▸ **PROVIDED RECORDS**:
****************
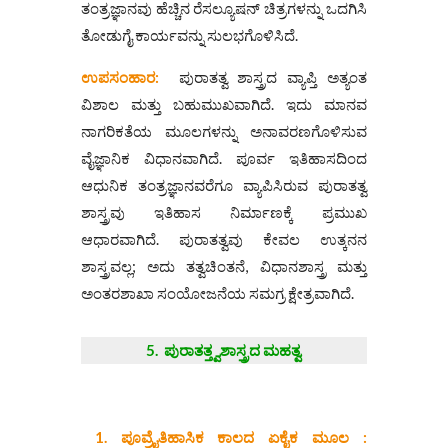
ತಂತ್ರಜ್ಞಾನವು ಹೆಚ್ಚಿನ ರೆಸಲ್ಯೂಷನ್ ಚಿತ್ರಗಳನ್ನು ಒದಗಿಸಿ
ತೋಡುಗೈ ಕಾರ್ಯವನ್ನು ಸುಲಭಗೊಳಿಸಿದೆ.
ಉಪಸಂಹಾರ:
ಪುರಾತತ್ವ ಶಾಸ್ತ್ರದ ವ್ಯಾಪ್ತಿ ಅತ್ಯಂತ
ವಿಶಾಲ ಮತ್ತು ಬಹುಮುಖವಾಗಿದೆ. ಇದು ಮಾನವ
ನಾಗರಿಕತೆಯ ಮೂಲಗಳನ್ನು ಅನಾವರಣಗೊಳಿಸುವ
ವೈಜ್ಞಾನಿಕ ವಿಧಾನವಾಗಿದೆ. ಪೂರ್ವ ಇತಿಹಾಸದಿಂದ
ಆಧುನಿಕ ತಂತ್ರಜ್ಞಾನವರೆಗೂ ವ್ಯಾಪಿಸಿರುವ ಪುರಾತತ್ವ
ಶಾಸ್ತ್ರವು ಇತಿಹಾಸ ನಿರ್ಮಾಣಕ್ಕೆ ಪ್ರಮುಖ
ಆಧಾರವಾಗಿದೆ. ಪುರಾತತ್ವವು ಕೇವಲ ಉತ್ಕನನ
ಶಾಸ್ತ್ರವಲ್ಲ; ಅದು ತತ್ವಚಿಂತನೆ, ವಿಧಾನಶಾಸ್ತ್ರ ಮತ್ತು
ಅಂತರಶಾಖಾ ಸಂಯೋಜನೆಯ ಸಮಗ್ರ ಕ್ಷೇತ್ರವಾಗಿದೆ.
5. ಪುರಾತತ್ತ್ವಶಾಸ್ತ್ರದ
ಮಹತ್ವ
1. ಪೂವ್ರೈತಿಹಾಸಿಕ ಕಾಲದ ಏಕೈಕ ಮೂಲ :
****************
▸ **DESCRIPTION OF THE TASK**: Where the listing above has a line with "ವಿಶಾಲ ಮತ್ತು ಬಹುಮುಖವಾಗಿದೆ. ಇದು ಮಾನವ", start there, and output every line exactly through the line with "ಶಾಸ್ತ್ರವಲ್ಲ; ಅದು ತತ್ವಚಿಂತನೆ, ವಿಧಾನಶಾಸ್ತ್ರ", which is also included.

▸ **ANSWER BOX**:
ವಿಶಾಲ ಮತ್ತು ಬಹುಮುಖವಾಗಿದೆ. ಇದು ಮಾನವ
ನಾಗರಿಕತೆಯ ಮೂಲಗಳನ್ನು ಅನಾವರಣಗೊಳಿಸುವ
ವೈಜ್ಞಾನಿಕ ವಿಧಾನವಾಗಿದೆ. ಪೂರ್ವ ಇತಿಹಾಸದಿಂದ
ಆಧುನಿಕ ತಂತ್ರಜ್ಞಾನವರೆಗೂ ವ್ಯಾಪಿಸಿರುವ ಪುರಾತತ್ವ
ಶಾಸ್ತ್ರವು ಇತಿಹಾಸ ನಿರ್ಮಾಣಕ್ಕೆ ಪ್ರಮುಖ
ಆಧಾರವಾಗಿದೆ. ಪುರಾತತ್ವವು ಕೇವಲ ಉತ್ಕನನ
ಶಾಸ್ತ್ರವಲ್ಲ; ಅದು ತತ್ವಚಿಂತನೆ, ವಿಧಾನಶಾಸ್ತ್ರ ಮತ್ತು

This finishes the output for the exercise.